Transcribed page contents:
* * *
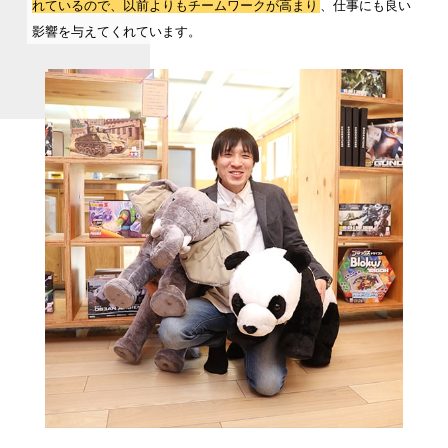
れているので、以前よりもチームワークが高まり
、仕事にも良い
影響を与えてくれています。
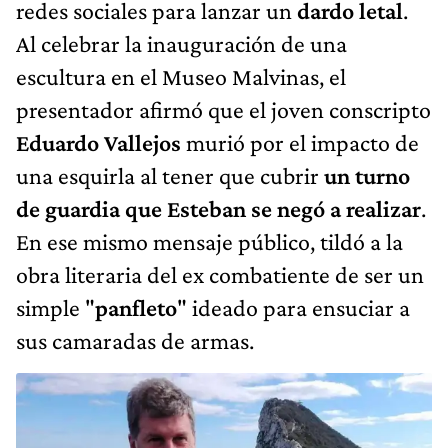
redes sociales para lanzar un
dardo letal
.
Al celebrar la inauguración de una
escultura en el Museo Malvinas, el
presentador afirmó que el joven conscripto
Eduardo Vallejos
murió por el impacto de
una esquirla al tener que cubrir
un turno
de guardia que Esteban se negó a realizar
.
En ese mismo mensaje público, tildó a la
obra literaria del ex combatiente de ser un
simple "
panfleto
" ideado para ensuciar a
sus camaradas de armas.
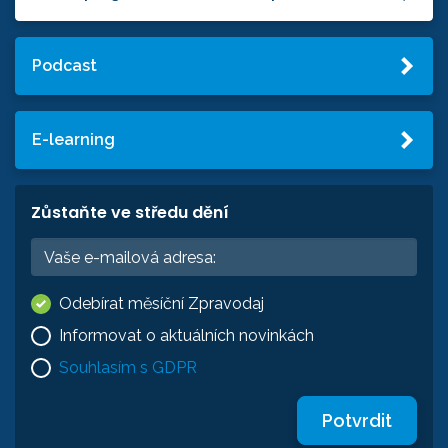
Podcast
E-learning
Zůstaňte ve středu dění
Odebírat měsíční Zpravodaj
Informovat o aktuálních novinkách
Souhlasím s GDPR
Potvrdit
* * *
Exercise description: Please reproduce the data above word for word, skipping all images.

Solution for this problem:
れているので、以前よりもチームワークが高まり
、仕事にも良い
影響を与えてくれています。
redes sociales para lanzar un
dardo letal
.
Al celebrar la inauguración de una
escultura en el Museo Malvinas, el
presentador afirmó que el joven conscripto
Eduardo Vallejos
murió por el impacto de
una esquirla al tener que cubrir
un turno
de guardia que Esteban se negó a realizar
.
En ese mismo mensaje público, tildó a la
obra literaria del ex combatiente de ser un
simple "
panfleto
" ideado para ensuciar a
sus camaradas de armas.
Podcast
E-learning
Zůstaňte ve středu dění
Odebírat měsíční Zpravodaj
Informovat o aktuálních novinkách
Souhlasím s GDPR
Potvrdit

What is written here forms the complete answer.